At a contentious meeting Tuesday evening, the Central Bucks School Board voted 6-3 to pass a policy requiring teachers not to discuss various personal political views in classrooms.
“Neutrality and balance in classroom instruction are desired in order to create an optimal learning environment and atmosphere of inclusiveness, where all students are welcome. Because views and beliefs about partisan, political, or social policy matters are often deeply personal, employees should not, during assigned work hours, advocate to students concerning their views or beliefs on these matters,” Policy 321 states.
During nearly two hours of public comment, many teachers, students and residents objected to the policy that would ban gay pride flags, MAGA hats, or other items deemed partisan from classrooms. Others strongly supported the policy and thanked the majority of board members who favored it.
“The conversation we had at the policy meeting was hot. I sincerely hope my fellow board members listen with an open heart…this policy also includes language that I’ve said out loud. We should be teaching how to think, not what to think,” said Board Member Tabitha Dell Angelo.
Board Member Karen Smith said she had heard from many community members who opposed the policy and very few who approved.
“The policy is the very opposite of education,” she said. It is an “embarrassing inventory of restrictions on personal freedoms.”
Vice President Leigh Vlasblom disagreed. “It doesn’t stifle the amazing work that our teachers do. We have other policies that encourage our teachers to have these conversations that support students.
“It just says ‘do it’ as a mindset to be welcome to all opinions,” Vlasblom said, “This policy does not inhibit that. It does not address student speech.”
Board Member Debra Cannon responded to Smith’s claims.
“Pain is pain. Mrs. Smith, I find it ironic for someone who works at an IU supports a Twitter account that lampoons me…Why wouldn’t you champion the success of all students? I’d rather cultivate an environment in our district that is fruitful…Are you telling the students the truth?”
“Do you want students to keep secrets from their first teachers, their parents?” she asked. “We’ve always asked for age appropriateness.”
Earlier in the day, Board President Dana Hunter explained to the Delaware Valley Journal about why she believed policy 321 needed to be passed.
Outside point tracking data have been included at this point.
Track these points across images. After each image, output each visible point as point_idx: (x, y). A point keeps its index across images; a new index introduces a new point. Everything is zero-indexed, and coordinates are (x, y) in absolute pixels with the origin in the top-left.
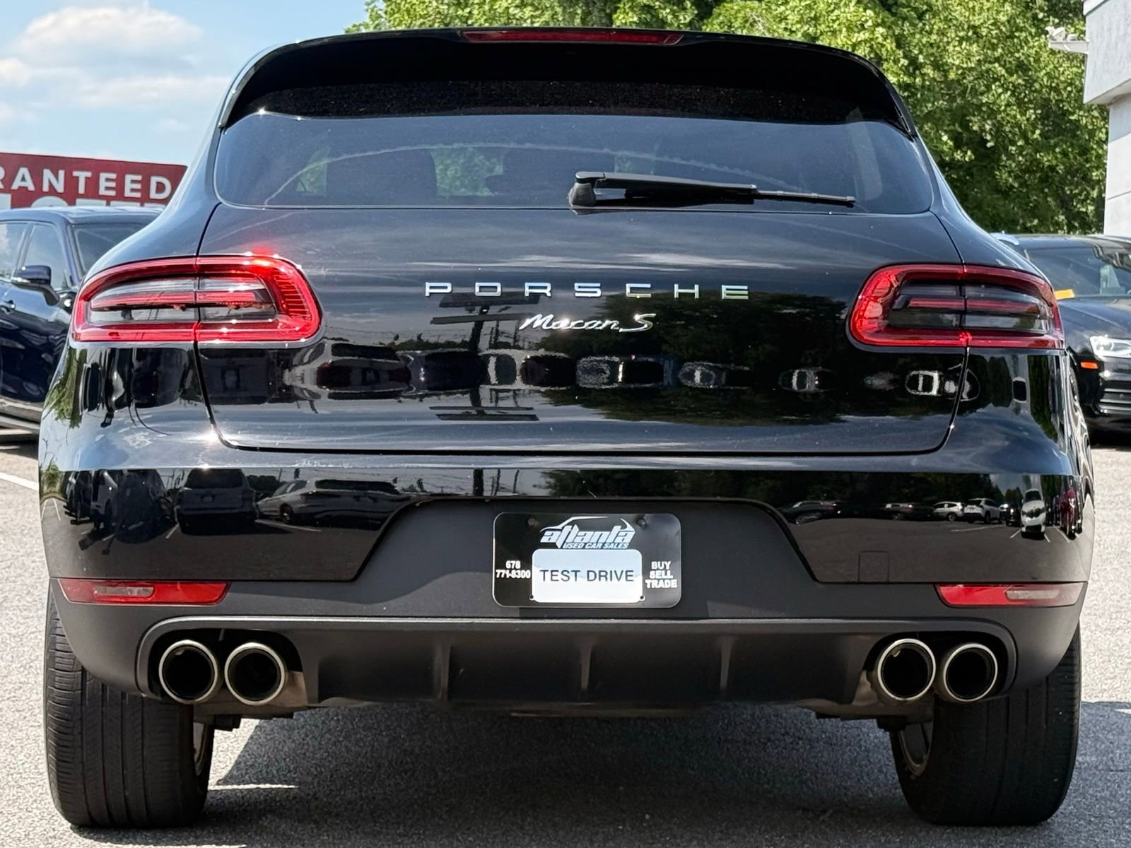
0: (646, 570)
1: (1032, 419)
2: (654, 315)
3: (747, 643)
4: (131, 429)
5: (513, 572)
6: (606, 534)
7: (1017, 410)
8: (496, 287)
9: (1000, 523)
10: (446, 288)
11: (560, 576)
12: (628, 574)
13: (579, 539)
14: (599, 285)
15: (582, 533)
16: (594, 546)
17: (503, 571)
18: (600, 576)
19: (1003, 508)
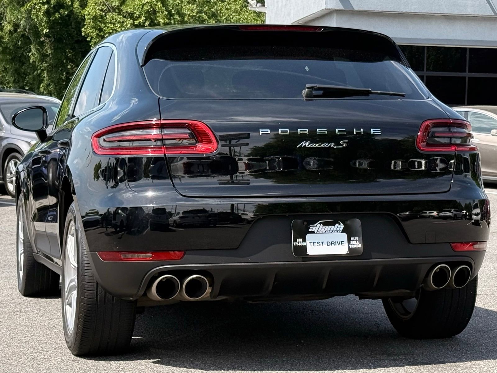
0: (349, 241)
1: (472, 179)
2: (347, 141)
3: (386, 268)
4: (126, 191)
5: (300, 243)
6: (333, 227)
7: (466, 176)
8: (287, 131)
9: (462, 219)
10: (268, 131)
11: (317, 244)
12: (342, 243)
13: (323, 230)
14: (326, 129)
15: (324, 227)
16: (329, 232)
17: (296, 243)
18: (332, 244)
19: (463, 213)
“It provides an atmosphere of inclusiveness,” said Hunter about the policy, noting that students come from diverse backgrounds and should feel “comfortable to express themselves.”
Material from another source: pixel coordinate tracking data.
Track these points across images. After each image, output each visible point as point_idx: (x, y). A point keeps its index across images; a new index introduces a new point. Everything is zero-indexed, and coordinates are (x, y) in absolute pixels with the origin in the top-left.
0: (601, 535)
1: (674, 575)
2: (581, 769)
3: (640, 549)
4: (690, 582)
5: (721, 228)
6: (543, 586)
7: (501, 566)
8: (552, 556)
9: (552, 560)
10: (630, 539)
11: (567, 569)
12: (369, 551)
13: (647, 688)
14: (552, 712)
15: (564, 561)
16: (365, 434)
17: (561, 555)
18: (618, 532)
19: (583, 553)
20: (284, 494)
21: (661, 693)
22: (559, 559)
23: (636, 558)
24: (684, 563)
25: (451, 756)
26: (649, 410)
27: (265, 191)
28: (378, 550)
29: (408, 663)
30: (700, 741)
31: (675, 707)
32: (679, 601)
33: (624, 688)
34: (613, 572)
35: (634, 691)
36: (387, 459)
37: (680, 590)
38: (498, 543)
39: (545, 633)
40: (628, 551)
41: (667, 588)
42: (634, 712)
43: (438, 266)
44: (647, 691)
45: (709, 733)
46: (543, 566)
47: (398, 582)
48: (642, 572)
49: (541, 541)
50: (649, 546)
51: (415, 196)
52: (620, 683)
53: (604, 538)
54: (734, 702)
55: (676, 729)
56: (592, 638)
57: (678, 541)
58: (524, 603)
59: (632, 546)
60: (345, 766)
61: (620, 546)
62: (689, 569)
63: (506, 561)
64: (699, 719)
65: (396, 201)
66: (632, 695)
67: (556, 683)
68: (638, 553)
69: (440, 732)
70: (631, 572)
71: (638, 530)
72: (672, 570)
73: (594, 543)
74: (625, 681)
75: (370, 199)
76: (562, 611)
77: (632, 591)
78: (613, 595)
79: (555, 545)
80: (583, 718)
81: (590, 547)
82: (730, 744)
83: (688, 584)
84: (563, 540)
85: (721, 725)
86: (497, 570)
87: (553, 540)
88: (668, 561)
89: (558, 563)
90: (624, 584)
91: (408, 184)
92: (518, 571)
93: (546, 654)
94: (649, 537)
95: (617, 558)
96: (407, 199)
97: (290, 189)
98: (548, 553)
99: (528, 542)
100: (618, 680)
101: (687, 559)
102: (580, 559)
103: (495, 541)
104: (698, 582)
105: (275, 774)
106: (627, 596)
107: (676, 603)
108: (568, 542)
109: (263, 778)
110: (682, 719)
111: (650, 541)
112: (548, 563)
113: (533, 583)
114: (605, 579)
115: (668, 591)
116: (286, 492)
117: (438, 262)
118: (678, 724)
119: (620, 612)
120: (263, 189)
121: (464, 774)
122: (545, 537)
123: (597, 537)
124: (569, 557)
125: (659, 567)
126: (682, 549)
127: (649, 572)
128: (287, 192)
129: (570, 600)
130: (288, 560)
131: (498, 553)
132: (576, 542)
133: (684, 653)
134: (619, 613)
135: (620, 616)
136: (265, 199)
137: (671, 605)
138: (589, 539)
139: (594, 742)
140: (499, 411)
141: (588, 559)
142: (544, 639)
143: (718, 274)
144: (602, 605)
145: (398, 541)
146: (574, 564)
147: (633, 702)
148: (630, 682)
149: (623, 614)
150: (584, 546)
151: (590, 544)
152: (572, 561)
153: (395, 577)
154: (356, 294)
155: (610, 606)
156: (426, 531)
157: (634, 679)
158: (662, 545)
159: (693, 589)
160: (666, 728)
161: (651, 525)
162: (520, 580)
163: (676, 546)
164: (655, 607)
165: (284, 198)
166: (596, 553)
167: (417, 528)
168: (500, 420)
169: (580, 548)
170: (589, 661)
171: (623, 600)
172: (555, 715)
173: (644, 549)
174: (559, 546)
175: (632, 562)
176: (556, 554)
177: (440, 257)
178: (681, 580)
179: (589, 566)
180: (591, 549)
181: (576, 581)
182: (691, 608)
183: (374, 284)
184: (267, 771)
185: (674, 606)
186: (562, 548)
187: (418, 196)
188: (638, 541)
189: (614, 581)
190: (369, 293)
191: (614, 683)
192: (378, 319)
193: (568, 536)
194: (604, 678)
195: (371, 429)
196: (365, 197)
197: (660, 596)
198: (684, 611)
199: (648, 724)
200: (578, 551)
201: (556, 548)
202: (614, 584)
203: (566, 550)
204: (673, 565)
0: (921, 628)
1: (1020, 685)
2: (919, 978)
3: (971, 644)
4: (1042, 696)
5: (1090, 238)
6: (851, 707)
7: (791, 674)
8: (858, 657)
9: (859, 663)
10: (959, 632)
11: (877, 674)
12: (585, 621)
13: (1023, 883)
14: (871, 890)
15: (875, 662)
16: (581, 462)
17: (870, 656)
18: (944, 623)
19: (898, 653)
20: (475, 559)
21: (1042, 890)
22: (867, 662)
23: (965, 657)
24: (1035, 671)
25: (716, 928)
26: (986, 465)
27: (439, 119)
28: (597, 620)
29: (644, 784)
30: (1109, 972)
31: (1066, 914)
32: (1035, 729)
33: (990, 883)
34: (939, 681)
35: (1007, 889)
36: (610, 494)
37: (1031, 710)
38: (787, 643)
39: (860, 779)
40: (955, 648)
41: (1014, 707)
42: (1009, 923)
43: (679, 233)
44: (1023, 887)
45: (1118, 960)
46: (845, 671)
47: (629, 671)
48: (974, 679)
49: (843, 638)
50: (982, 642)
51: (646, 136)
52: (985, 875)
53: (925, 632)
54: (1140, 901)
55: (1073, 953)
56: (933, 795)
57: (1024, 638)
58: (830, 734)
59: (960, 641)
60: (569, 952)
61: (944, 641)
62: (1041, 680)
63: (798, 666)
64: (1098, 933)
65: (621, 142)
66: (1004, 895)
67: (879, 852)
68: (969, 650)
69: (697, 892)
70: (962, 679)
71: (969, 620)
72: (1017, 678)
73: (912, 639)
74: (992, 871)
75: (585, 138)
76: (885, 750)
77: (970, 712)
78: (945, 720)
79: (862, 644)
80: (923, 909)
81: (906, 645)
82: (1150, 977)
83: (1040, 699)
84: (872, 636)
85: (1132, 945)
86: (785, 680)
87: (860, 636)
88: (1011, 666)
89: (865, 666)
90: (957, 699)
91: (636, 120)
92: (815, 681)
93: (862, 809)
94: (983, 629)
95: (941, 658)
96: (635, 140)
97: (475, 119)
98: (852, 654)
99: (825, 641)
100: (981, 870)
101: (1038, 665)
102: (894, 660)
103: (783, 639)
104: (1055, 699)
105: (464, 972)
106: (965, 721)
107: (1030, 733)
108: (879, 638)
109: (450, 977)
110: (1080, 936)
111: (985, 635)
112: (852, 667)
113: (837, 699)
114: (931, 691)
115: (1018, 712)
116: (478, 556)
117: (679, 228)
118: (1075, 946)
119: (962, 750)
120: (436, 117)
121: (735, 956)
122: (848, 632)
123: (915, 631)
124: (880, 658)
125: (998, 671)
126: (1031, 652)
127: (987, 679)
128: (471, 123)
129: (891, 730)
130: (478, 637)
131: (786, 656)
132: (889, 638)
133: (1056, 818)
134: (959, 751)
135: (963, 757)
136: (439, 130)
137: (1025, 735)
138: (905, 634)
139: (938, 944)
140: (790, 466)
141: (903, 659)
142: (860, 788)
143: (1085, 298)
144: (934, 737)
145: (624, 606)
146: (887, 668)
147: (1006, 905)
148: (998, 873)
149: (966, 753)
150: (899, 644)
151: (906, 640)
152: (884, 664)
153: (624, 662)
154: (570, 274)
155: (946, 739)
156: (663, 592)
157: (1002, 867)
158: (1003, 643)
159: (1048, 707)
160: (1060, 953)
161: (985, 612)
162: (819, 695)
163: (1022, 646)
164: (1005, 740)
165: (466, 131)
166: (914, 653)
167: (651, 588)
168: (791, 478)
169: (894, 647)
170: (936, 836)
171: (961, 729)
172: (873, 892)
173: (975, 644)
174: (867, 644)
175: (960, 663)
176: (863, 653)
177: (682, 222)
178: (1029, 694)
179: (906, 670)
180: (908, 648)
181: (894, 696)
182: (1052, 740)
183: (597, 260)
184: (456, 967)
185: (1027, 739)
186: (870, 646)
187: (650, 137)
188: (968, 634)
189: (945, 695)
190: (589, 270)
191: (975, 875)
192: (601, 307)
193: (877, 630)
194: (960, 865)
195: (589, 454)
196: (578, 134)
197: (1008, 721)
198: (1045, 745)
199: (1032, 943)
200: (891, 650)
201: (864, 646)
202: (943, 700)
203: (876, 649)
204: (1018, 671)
Asked whether the opposition to the policy was political because it is an election year for some school board members, she said, “I can’t speculate.”
“Everything has become very divisive,” she said.
The policy tells teachers to “maintain a neutral environment and not use the classroom to indoctrinate the students.” Some 99 percent of the teachers do not have a problem with the policy, she said. They “do a wonderful job.”
In the past, some teachers put gay rights flags and other political propaganda in their classrooms, she added. That would no longer be permitted in under the new policy.
However, she said teachers can talk about politics in the context of the curriculum.
The district “encourages teachers to teach history and do so in a balanced manner,” she said. They should “focus on the curriculum in a balanced manner and not advocate.”
Some critics say the policy will give parents a cudgel to use against teachers.
“This is completely false,” said Hunt. If someone comes to her and complains about a teacher, she tells them to go to the teacher and talk to them because there is probably a misunderstanding. If that does not work, they should go to the principal, not the school board.
“All we (the board members) do is set expectations,” said Hunter. “It is up to the district to carry out this policy.”
As for the 72-page ACLU complaint filed with the federal Department of Education that is “largely redacted,” the “district has no knowledge” about much of it. But it does mention the policy and a library book policy the district previously adopted.
The ACLU claims the policy discriminates against LGBTQ students.
“The district hired the law firm, Duane Morris,” to study the complaint and write a report. She hopes the report will be issued soon. Former Assistant U.S. Attorney Bill McSwain, who ran for governor, is handling the investigation.
Several speakers complained about the district’s spending on legal fees and a public relations firm. However, another resident pointed out that insurance paid most of the legal tab.